Lacosamide

Usage

  • Lacosamide is used to treat partial seizures in children aged 4-16 years. It is also used in the treatment of primary generalised seizures with idiopathic generalised epilepsy aged 4 years and older. 
  • The PBS indication is for intractable partial seizures not controlled by other anti-convulsants, including first-line medications, in children aged 4-16 years. The PBS indication for primary generalised tonic-clonic seizures in patients with idiopathic generalised epilepsy is as add-on therapy for children aged 4 years and older. In both PBS indications there are treatment criteria that must be met (see PBS link below).
  • Its mechanism of action is slow inactivation of voltage gated sodium channels.
  • It does not have significant drug interactions and has a relatively good safety profile.


Therapeutic Indications (from: Australian Product Information Sheets - MIMS)

Vimpat (lacosamide) tablets and oral solution are indicated as:

  • monotherapy in the treatment of partial-onset seizures with or without secondary generalisation in patients with epilepsy aged 16 years and older;
  • add-on therapy in the treatment of partial-onset seizures with or without secondary generalisation in patients with epilepsy aged 4 years and older;
  • add-on therapy in the treatment of primary generalised tonic-clonic seizures in patients with idiopathic generalised epilepsy aged 4 years and older.

Resources

Side effects

Common side effects

  • Dizziness, blurred vision, drowsiness.

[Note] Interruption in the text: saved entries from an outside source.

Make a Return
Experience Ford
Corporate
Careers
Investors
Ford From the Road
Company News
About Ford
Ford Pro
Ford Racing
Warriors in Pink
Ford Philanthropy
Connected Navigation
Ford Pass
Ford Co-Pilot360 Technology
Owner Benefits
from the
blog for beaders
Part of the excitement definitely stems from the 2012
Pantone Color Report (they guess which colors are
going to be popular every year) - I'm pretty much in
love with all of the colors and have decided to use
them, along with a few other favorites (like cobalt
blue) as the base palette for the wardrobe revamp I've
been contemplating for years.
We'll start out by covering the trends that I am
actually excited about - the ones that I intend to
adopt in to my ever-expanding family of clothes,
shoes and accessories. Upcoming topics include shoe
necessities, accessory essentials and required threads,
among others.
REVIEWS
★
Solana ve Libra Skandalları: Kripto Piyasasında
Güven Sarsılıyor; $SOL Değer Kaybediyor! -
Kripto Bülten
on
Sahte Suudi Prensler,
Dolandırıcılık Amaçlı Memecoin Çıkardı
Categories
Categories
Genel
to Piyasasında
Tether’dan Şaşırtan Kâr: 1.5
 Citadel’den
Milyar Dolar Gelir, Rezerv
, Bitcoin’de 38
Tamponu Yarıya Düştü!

Other notable side effects

  • Less commonly: irritability, tics, mood change, depression, palpitations, irregular heartbeat, nausea, vomiting and cognitive difficulties.
  • Rarely: Hypersensitivity syndrome, facial oedema.
  • All anticonvulsants are potentially teratogenic and this is often dose related (see section: AED Prescribing - Pregnancy)
  • For a complete list of adverse effects, appropriate formularies should be consulted.

Dosing

  • Initial dosage as adjunctive therapy if child is < 30kgs: 0.5 – 1mg/kg/day for one week and increase weekly/fortnightly by 1mg/kg/day to 2 – 6 mg/kg/day, in 2 divided doses.
  • For adjunctive treatment in a child 30-50kgs: a common recommended maintenance dose is 4mg/kg/day, in 2 divided doses.
  • A recommended maintenance dose for adults is 200 to 400 mg/day based on efficacy and tolerability.
  • Oral Lacosamide may be taken with or without food.
  • There is an intravenous preparation. Lacosamide can be used in status epilepsy. For information on intravenous use, consult appropriate formularies and product information.
  • Dosages per kilogram can only be used in children of weight approximately up to 30-35kgs.
  • Consult appropriate formularies for children with higher weights and in the adult range.
  • These dosages are only a guide and appropriate formularies should be consulted as needed and tailored to the patient by the primary physician.

Preparations:

Tablets

  • 50 mg (pink)
  • 100 mg (dark yellow)
  • 150 mg (salmon)
  • 200 mg (blue) film-coated

Syrup

  • 10mg/ 1 ml oral solution

Intravenous

  • 200mg/20mls

Interactions | Precautions

Precautions

  • Hepatic impairment: Lacosamide’s use is not recommended in patients with severe hepatic impairment.
  • Patients with hepatic impairment who are taking strong inhibitors of CYP3A4 and CYP2C9 may have a significant increase in exposure to Lacosamide.
  • Dose reduction may be necessary in these patients. 

Weaning

  • When ceasing Lacosamide it is important to withdraw slowly (over a minimum of 1 week) to minimize the potential of increased seizure frequency in patients with seizure disorders.

Cardiac

  • Lacosamide may cause prolongation of the PR interval, this is dose related, so monitoring of PR interval may be necessary.
  • Other sodium channel drugs should be avoided e.g. carbamazepine or dilantin.
  • There must be caution if there is a history of cardiac disease or conduction problems.

Pregnancy

  • Usage in pregnancy needs to be discussed with a neurologist.
  • There is limited data on Lacosamide in pregnancy; theoretically it may interfere with CNS development of the foetus.